Haitians are also voters and elected officials. As of 2015, 57 percent of Haitians in the U.S. were naturalized citizens, and Haitian immigrants and their children are now represented in legislatures in many states, including Massachusetts, Utah, Florida, Washington, New York, Illinois, New Jersey, California, New Hampshire and Rhode Island, to cite a few.
In light of the horrific slur and its aftermath, what do well tell the kids? What will we have to do to rebuild their self-esteem that has been impacted so they can heal and move forward with dignity?
We must be clear, while we condemn those hurtful alleged obscene slurs used to describe Haiti, El Salvador, and African countries in the Oval Office meeting with members of Congress, and grieve with our fellow Americans when we witness such degradation of the political discourse, we also understand that we as immigrant communities in unity with our local cities and town officials must organize and unite more concretely. We must develop more self-determination, and in the case of Haiti and the Haitian communities throughout Massachusetts, we must do more to better that country; we must do more to uplift our communities in the U.S. EHCC/the Everett Haitian Community Center is calling on all partners and allies to stand with the Haitian community and to denounce the alleged statement, and we ask Congress to lump the TPS issue to the Bill to be presented to the President for permanent residency for the estimated 58,000 Haitian TPS beneficiaries.
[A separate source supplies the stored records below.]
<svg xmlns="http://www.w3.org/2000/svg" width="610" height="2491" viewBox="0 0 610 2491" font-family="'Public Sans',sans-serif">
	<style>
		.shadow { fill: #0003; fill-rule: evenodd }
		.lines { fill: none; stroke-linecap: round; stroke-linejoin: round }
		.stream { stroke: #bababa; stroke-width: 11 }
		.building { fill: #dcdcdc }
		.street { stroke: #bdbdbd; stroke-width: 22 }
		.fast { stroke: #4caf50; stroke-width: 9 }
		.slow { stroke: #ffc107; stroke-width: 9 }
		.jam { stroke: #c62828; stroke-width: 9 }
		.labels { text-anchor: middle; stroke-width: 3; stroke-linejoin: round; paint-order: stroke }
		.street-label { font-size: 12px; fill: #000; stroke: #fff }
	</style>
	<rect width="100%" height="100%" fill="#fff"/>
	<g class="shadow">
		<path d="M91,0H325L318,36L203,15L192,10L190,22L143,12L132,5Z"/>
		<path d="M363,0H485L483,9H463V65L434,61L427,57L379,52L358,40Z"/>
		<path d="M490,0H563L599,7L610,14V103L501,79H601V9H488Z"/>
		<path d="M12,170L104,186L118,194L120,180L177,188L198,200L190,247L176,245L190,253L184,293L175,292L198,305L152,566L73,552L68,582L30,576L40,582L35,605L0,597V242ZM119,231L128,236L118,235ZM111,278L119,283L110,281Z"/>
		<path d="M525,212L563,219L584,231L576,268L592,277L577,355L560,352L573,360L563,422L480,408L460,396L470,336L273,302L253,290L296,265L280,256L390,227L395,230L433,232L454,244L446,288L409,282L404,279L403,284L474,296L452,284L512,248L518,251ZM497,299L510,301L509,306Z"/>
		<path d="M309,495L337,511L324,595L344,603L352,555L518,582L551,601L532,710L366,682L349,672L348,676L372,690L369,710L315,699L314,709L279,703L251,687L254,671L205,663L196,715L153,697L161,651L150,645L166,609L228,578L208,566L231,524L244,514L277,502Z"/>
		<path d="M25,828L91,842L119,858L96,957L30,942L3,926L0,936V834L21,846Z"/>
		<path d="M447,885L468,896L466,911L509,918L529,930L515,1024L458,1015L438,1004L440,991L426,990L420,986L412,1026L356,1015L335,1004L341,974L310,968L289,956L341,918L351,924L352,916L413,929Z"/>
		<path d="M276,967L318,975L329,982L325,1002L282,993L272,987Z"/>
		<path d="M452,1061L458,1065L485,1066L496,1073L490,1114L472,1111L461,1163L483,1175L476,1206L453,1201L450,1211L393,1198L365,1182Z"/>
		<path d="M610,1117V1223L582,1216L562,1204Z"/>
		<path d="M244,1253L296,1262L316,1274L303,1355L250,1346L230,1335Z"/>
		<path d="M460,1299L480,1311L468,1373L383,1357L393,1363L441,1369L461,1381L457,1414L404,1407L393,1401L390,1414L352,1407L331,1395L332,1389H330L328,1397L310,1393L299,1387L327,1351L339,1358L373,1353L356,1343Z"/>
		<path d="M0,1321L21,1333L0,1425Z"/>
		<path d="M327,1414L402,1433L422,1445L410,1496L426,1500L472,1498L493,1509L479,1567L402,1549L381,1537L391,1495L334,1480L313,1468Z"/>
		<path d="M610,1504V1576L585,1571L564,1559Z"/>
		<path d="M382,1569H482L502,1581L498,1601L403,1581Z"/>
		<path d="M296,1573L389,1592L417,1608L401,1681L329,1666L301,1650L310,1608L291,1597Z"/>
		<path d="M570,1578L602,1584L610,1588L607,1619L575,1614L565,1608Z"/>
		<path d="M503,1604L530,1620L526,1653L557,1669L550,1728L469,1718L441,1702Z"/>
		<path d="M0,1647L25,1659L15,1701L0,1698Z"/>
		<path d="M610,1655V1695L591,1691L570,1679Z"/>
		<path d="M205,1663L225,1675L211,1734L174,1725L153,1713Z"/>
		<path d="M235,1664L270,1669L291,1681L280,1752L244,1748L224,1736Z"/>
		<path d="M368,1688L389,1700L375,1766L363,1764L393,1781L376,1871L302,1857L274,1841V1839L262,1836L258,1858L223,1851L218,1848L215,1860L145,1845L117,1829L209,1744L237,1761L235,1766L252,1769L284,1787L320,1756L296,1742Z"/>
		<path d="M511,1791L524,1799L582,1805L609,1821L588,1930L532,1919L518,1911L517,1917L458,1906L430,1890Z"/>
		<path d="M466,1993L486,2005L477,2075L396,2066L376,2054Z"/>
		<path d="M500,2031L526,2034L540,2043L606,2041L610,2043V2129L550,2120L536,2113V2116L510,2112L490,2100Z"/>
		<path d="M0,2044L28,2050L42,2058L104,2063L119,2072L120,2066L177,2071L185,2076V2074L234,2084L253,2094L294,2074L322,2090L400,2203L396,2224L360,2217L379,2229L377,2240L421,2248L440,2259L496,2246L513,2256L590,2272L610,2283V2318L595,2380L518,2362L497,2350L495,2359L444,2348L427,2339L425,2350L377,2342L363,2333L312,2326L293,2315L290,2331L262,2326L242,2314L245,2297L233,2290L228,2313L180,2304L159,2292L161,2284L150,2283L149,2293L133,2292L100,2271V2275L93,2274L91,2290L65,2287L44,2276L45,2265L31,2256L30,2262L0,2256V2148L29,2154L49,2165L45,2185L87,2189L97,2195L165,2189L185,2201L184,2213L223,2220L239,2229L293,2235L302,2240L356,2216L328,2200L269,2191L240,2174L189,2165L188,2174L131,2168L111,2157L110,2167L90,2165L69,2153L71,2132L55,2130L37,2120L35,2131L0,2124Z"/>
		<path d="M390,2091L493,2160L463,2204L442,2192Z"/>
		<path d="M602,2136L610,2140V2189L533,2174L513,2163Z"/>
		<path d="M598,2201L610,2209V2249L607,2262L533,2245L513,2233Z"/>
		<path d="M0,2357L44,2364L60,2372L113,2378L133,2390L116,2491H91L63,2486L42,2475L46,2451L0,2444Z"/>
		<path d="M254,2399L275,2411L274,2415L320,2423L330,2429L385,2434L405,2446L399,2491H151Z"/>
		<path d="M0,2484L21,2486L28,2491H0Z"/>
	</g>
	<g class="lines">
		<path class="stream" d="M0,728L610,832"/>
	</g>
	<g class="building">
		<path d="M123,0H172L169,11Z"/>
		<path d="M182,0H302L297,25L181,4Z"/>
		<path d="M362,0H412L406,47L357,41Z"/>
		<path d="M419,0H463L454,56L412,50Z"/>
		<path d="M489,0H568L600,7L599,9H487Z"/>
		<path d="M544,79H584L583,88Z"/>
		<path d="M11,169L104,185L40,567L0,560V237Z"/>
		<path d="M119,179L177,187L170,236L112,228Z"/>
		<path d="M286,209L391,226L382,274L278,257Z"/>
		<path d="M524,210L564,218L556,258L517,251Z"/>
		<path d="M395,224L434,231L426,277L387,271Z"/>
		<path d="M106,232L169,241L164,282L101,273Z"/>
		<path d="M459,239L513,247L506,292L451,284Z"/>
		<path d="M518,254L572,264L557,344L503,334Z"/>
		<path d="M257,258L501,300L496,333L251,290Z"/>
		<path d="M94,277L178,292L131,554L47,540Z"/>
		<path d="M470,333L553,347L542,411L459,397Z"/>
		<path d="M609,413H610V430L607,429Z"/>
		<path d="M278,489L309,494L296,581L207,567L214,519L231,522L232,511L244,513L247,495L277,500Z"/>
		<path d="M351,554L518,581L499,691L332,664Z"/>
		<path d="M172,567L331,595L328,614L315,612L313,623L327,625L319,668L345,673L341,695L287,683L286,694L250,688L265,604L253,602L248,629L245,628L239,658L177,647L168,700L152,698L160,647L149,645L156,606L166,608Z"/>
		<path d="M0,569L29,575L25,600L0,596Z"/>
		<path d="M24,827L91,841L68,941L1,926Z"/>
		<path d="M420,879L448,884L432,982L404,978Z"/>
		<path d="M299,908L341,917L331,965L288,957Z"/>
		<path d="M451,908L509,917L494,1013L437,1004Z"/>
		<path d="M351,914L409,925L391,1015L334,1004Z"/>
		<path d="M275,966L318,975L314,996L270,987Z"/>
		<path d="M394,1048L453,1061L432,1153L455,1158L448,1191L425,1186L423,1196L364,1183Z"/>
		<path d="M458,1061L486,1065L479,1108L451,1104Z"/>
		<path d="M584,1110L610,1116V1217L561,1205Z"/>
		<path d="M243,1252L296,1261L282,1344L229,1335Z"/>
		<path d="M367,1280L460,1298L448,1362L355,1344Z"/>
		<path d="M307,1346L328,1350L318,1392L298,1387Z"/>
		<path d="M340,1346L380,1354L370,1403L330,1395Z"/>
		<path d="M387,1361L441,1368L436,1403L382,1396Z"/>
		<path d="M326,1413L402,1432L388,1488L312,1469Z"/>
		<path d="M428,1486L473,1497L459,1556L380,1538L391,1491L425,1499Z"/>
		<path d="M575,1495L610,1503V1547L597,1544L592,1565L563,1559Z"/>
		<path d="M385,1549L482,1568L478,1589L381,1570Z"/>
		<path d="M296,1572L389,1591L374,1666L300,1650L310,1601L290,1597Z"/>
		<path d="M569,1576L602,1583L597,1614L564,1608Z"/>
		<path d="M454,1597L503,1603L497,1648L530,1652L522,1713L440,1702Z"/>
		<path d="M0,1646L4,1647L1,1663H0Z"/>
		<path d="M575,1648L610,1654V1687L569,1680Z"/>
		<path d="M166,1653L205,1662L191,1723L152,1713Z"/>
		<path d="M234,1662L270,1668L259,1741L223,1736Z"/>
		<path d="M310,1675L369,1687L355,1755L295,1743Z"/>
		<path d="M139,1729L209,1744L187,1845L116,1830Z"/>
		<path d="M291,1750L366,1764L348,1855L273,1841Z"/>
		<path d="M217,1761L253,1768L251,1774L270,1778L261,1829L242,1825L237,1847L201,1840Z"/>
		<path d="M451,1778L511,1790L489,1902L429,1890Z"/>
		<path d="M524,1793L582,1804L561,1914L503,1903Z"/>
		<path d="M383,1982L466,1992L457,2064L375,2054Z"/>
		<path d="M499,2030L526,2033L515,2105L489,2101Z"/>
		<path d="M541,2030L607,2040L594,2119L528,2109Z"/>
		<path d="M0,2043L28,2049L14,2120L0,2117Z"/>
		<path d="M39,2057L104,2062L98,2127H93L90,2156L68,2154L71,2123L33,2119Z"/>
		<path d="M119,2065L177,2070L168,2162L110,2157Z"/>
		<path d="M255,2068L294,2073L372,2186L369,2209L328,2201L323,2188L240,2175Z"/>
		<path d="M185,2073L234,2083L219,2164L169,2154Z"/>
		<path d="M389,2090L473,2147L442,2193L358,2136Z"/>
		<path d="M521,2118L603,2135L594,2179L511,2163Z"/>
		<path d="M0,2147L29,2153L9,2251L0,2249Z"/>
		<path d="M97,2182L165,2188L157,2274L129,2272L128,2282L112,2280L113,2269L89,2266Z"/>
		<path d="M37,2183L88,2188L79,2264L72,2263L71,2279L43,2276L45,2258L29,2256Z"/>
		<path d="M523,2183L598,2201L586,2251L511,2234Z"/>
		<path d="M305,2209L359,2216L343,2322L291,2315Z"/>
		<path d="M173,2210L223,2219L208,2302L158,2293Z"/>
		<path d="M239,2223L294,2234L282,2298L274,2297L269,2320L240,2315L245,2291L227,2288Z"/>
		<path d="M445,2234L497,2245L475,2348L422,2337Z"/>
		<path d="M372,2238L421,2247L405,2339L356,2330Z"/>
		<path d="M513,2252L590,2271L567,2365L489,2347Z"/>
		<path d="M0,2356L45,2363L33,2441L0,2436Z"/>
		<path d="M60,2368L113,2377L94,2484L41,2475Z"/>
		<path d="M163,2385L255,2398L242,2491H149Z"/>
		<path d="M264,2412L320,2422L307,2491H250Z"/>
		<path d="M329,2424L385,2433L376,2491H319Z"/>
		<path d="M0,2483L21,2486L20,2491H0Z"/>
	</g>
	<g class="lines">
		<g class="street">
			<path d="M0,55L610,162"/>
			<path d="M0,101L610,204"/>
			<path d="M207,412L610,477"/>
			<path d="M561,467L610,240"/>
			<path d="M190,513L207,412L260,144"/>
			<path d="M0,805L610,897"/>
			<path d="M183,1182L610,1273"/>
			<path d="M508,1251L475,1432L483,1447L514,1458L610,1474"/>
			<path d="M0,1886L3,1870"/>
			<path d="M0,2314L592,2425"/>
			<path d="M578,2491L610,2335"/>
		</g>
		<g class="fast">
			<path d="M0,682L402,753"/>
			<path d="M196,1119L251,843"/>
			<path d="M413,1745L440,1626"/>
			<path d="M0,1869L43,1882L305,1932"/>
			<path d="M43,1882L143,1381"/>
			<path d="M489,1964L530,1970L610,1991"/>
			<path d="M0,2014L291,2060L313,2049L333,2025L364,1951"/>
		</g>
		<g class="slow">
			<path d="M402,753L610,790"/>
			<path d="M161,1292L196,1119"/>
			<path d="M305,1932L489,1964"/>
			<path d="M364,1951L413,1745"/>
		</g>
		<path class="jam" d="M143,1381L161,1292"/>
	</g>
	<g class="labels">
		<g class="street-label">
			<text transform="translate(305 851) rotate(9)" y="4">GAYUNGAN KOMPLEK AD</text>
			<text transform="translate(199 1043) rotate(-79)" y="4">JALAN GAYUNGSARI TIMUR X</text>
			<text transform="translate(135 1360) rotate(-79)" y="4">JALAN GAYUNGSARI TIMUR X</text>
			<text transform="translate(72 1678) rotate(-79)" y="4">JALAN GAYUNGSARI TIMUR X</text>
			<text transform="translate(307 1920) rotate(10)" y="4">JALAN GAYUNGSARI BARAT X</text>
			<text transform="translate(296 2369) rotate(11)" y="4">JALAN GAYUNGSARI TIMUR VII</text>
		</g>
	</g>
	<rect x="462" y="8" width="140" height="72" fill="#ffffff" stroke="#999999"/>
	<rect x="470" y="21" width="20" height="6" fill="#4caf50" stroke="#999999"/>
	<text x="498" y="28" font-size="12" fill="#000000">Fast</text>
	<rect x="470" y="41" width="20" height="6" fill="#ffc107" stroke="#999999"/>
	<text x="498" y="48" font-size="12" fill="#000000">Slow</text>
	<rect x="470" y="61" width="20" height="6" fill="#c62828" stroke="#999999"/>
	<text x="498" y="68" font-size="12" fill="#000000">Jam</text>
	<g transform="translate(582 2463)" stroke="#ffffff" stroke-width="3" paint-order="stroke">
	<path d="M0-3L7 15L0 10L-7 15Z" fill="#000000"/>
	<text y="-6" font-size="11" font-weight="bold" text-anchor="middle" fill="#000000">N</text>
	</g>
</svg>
We also ask that our public officials demonstrate that they do not share the marginalization of immigrants through actions, and not just by words. Their commitment to diversity, equity and love and compassion must move from words of solidarity through to the budgets they create, the economic opportunities they create, through commissions they develop, through jobs they create, through a seat at the table at all levels of government. This unfortunate occurrence is an opportunity for all of us to search deeply and clench our souls. We can do more, we deserve more, we want more, we need more.